BEGIN Study text
### Advanced Regression Techniques - House Prices

![](https://storage.googleapis.com/kaggle-competitions/kaggle/5407/media/housesbanner.png)

**Author:** Bráulio Vieira  
**Last Updated:** 17/02/2022



**The notebook:**<br>
In this notebook the sale price of houses will be predicted using regression techiniques. The predictions will be submitted as part of a kaggle competition.

**The data:**<br>
The data consist of a train and test table with 79 explanatory variables describing (almost) every aspect of residential homes in Ames, Iowa.

First, we import the libraries:
* NumPy - for data manipulation.
* Pandas - for data manipulation.
* MatPlotLib - for data visualization.
* Seaborn - for data visualization.
* Sklearn - for machine learning

In [None]:
import numpy as np
import pandas as pd
import seaborn as sns
import matplotlib.pyplot as plt
%matplotlib inline
from sklearn.preprocessing import StandardScaler
scaler=StandardScaler()

Next, we read the train and test data using pandas read_csv function.  
Then we merge both datasets and drop de Id columns that will not be used for the predictions.

In [None]:
train= pd.read_csv("../input/house-prices-advanced-regression-techniques/train.csv")
test= pd.read_csv("../input/house-prices-advanced-regression-techniques/test.csv")

train['train_test']=0
test['train_test']=1
test['SalePrice'] = np.NaN
df = pd.concat([train,test])
df=df.drop(columns=['Id'])

Next, we inspect the columns and create a list of the numeric and categorical variables.
END Study text
BEGIN Record set
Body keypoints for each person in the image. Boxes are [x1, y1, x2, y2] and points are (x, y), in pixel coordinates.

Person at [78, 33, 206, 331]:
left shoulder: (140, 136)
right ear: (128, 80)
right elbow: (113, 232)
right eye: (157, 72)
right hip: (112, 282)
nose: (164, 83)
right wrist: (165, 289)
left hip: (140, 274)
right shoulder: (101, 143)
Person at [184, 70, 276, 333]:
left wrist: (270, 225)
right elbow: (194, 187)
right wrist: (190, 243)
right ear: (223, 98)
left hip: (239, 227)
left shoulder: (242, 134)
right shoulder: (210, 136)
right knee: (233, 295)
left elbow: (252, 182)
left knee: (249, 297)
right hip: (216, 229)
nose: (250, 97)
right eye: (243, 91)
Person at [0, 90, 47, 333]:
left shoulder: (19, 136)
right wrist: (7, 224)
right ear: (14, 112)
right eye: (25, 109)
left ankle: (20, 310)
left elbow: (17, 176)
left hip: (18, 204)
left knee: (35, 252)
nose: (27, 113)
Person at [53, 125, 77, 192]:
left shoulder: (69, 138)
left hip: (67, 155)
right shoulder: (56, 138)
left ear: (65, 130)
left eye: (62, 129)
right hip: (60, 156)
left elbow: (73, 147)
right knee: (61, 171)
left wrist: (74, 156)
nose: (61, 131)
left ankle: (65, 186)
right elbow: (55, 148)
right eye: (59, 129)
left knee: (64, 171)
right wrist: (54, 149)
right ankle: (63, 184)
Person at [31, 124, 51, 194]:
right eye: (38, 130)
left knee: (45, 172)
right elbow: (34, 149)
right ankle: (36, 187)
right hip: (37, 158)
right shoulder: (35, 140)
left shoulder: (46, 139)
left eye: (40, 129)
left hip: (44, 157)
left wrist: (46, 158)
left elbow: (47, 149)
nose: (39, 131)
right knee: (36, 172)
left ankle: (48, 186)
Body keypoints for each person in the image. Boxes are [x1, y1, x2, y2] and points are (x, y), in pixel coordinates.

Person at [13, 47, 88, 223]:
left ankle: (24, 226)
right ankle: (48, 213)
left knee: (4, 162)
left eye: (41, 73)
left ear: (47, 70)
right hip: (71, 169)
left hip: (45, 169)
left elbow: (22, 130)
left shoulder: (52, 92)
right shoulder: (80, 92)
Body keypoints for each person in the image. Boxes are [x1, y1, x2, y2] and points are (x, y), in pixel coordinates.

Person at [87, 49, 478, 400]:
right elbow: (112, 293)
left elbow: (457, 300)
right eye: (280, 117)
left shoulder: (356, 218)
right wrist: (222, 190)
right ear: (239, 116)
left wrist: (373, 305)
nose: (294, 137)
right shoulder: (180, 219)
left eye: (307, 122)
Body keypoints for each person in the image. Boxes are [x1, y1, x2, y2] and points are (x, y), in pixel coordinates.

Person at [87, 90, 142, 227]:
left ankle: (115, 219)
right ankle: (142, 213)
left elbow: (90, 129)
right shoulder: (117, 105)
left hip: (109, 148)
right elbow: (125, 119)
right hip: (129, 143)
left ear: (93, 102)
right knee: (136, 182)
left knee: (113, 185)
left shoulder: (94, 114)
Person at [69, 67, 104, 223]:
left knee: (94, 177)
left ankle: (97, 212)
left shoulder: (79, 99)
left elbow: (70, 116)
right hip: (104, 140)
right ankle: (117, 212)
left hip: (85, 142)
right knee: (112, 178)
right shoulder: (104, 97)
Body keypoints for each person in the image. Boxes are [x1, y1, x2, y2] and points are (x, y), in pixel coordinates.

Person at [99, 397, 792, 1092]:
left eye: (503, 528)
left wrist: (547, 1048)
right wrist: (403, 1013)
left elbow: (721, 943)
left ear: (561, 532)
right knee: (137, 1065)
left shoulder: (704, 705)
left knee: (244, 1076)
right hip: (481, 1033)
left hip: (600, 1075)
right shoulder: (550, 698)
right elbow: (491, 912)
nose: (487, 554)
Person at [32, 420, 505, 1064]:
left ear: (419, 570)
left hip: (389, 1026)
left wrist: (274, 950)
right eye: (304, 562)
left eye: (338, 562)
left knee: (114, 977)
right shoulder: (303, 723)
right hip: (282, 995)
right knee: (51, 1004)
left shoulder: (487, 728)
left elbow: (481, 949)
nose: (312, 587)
END Record set
BEGIN Record set
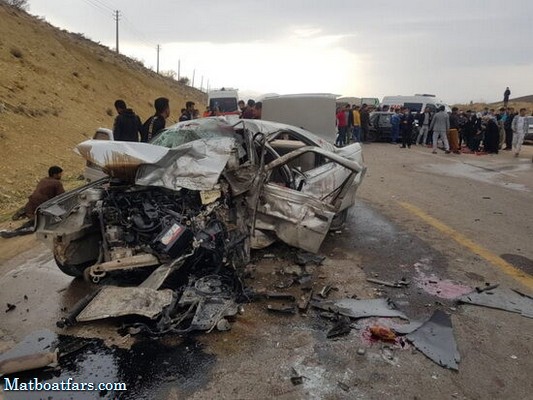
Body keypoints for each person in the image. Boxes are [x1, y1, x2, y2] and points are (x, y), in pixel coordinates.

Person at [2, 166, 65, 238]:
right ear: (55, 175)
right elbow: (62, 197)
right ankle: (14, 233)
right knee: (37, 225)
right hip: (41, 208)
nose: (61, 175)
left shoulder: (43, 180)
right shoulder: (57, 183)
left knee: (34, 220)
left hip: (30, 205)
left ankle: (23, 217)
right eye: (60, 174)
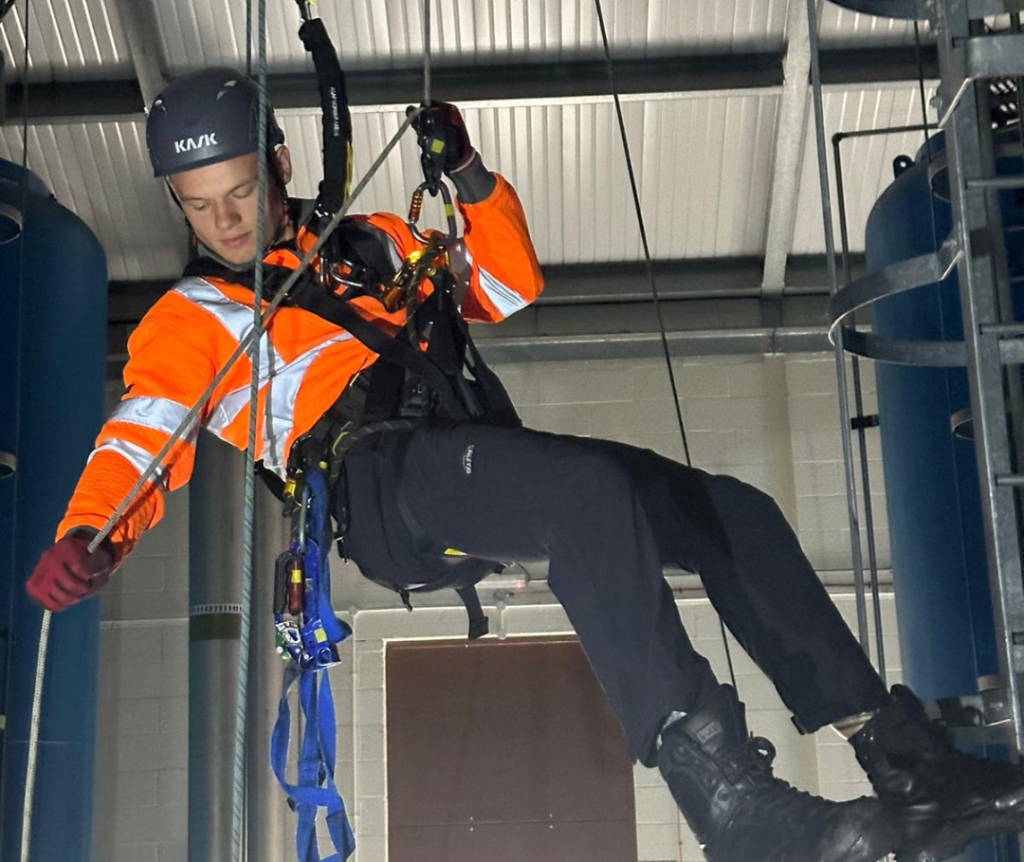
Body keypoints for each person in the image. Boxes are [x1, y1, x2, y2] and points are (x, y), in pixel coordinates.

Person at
END Record set
BEGIN Record set
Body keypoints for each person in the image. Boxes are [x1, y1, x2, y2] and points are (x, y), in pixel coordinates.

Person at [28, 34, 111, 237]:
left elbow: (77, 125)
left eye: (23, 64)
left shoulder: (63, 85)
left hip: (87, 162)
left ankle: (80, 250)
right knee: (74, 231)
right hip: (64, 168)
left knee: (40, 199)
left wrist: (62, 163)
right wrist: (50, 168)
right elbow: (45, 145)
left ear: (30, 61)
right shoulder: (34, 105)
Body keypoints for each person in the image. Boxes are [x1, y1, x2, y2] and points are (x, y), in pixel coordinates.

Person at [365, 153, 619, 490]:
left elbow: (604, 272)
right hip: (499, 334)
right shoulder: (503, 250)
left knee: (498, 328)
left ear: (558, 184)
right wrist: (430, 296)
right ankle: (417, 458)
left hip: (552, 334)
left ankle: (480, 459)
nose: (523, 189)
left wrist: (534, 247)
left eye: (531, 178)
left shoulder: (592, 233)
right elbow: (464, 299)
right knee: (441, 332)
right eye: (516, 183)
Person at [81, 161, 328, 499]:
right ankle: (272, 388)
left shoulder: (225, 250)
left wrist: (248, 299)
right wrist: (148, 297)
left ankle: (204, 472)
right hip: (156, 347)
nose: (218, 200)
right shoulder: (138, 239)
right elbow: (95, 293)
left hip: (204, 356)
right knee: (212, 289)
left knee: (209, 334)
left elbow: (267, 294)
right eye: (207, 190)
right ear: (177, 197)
END Record set
= Work task 1 =
Write out the passage of the house prices notebook between "### Advanced Regression" and "a kaggle competition.", inclusive.
= Work task 2 =
List every library that the house prices notebook says it imports.
= Work task 3 =
According to the house prices notebook, how many explanatory variables describe the homes in the data?
The records are separate material, apart from the house prices notebook.

= Exercise output 1 =
### Advanced Regression Techniques - House Prices

![](https://storage.googleapis.com/kaggle-competitions/kaggle/5407/media/housesbanner.png)

**Author:** Bráulio Vieira  
**Last Updated:** 17/02/2022



**The notebook:**<br>
In this notebook the sale price of houses will be predicted using regression techiniques. The predictions will be submitted as part of a kaggle competition.

= Exercise output 2 =
NumPy, Pandas, MatPlotLib, Seaborn, Sklearn

= Exercise output 3 =
79